The television news shows were filled last week with titillating pictures of Obama’s pastor, the Rev. Jeremiah Wright, pounding a pulpit, denouncing American racism and making some rather bizarre claims about governmental responsibility for AIDS and other social ills. If you just read the words without context, they certainly make Wright seem un-American.

Obama critics and commentators, including some of the major liberal voices on television, have demanded that Obama denounce his pastor and renounce his ill-fated membership in Trinity United Church of Christ in Chicago. The fact that he hasn’t proves guilt by association is guilt, indeed, they say.

There has been guilt by association practiced in this issue, but the victim was not Barack Obama. The victim was Jeremiah Wright, whose reputation as a pastor has been trashed across the world because of his association with Obama.

I have never met Wright. He and I are each ordained clergy of the United Church of Christ, a predominantly white denomination that traces its history to the Pilgrims. I’ve never heard him preach, and I’ve never set foot in his Chicago church.

But I do know this: Virtually everything we know about Wright comes from three snippets of three sermons, preached over a period of years, spliced together into one 30-second sound bite and replayed endlessly on cable TV. Those snippets were incendiary, but they were snippets. They weren’t sermons or even completed ideas.

And I do know this: We in the media used those three snippets to represent an entire 36-year ministry.
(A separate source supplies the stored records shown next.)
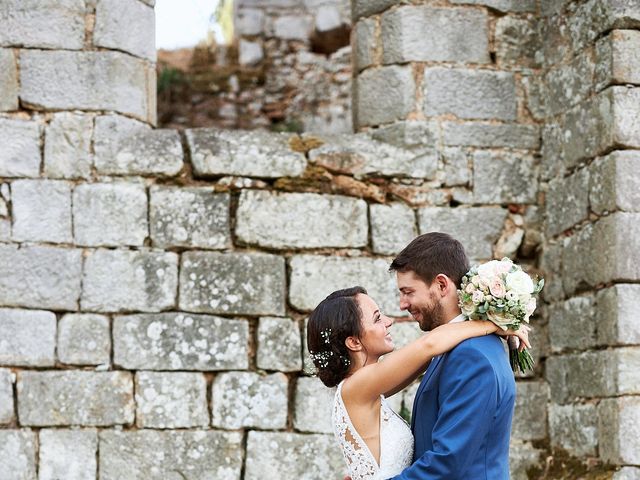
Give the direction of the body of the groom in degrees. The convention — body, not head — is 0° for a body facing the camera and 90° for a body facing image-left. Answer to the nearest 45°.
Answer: approximately 90°

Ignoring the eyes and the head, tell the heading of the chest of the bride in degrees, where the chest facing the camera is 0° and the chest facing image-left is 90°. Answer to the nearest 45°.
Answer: approximately 270°

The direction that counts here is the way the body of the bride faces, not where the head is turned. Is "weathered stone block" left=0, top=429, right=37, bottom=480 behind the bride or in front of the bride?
behind

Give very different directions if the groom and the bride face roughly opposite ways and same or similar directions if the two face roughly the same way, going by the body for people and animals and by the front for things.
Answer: very different directions

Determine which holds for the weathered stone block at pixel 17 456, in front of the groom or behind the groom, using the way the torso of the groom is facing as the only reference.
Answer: in front

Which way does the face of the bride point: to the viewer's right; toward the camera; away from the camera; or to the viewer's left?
to the viewer's right

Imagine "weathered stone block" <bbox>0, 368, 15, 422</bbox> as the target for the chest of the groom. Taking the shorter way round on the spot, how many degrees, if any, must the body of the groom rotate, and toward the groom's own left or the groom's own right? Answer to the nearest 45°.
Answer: approximately 45° to the groom's own right
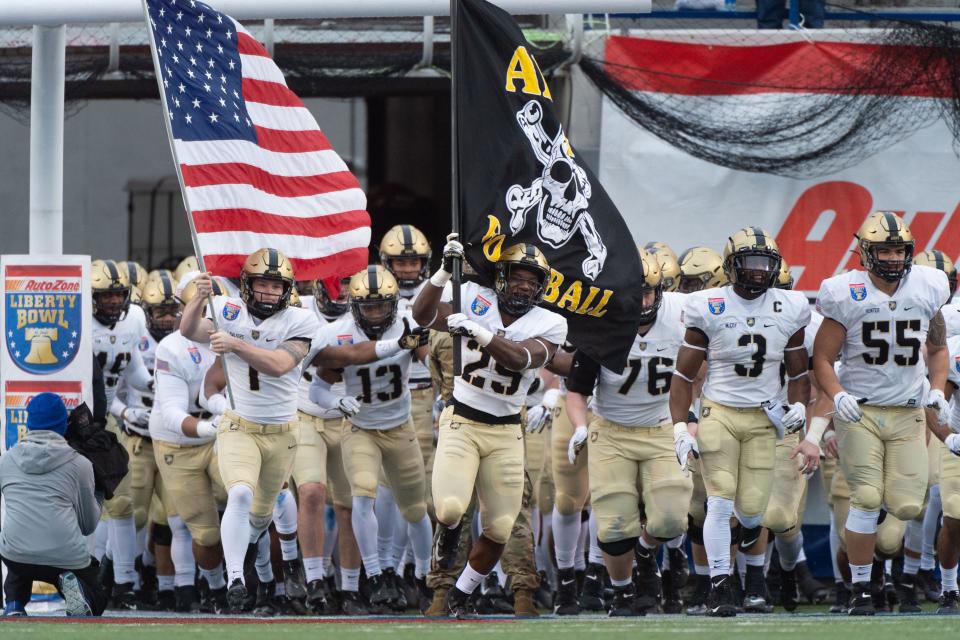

During all those years, Wright helped build Trinity UCC from a congregation of 87 to a congregation of more than 8,000, one that includes gang-bangers, judges, doctors and a potential president of the United States. You don’t do that by preaching hate.

No one can build a congregation by preaching hate. Wright didn’t. Conservative pastors such as Jerry Falwell didn’t. People won’t show up year after year to hear hate. They may listen to it on radio or television, but they won’t do so in church.

I do know that my fellow UCC clergy in Madison have, over the years, taken their youth groups to visit Wright’s congregation. They have told me, time and again, that the kids came back inspired by the church’s ministry to the poor and by its lively worship.

If Wright’s message was one of hate, just why is it that no hate has come from his church? Why is it that all those scouring Obama’s record haven’t found a single incident of racism? Why is it that so many Madison white folk who have attended church there have been welcomed with warmth and with respect?

Wouldn’t we do better to judge a pastor and his church on their record and not on sound bites?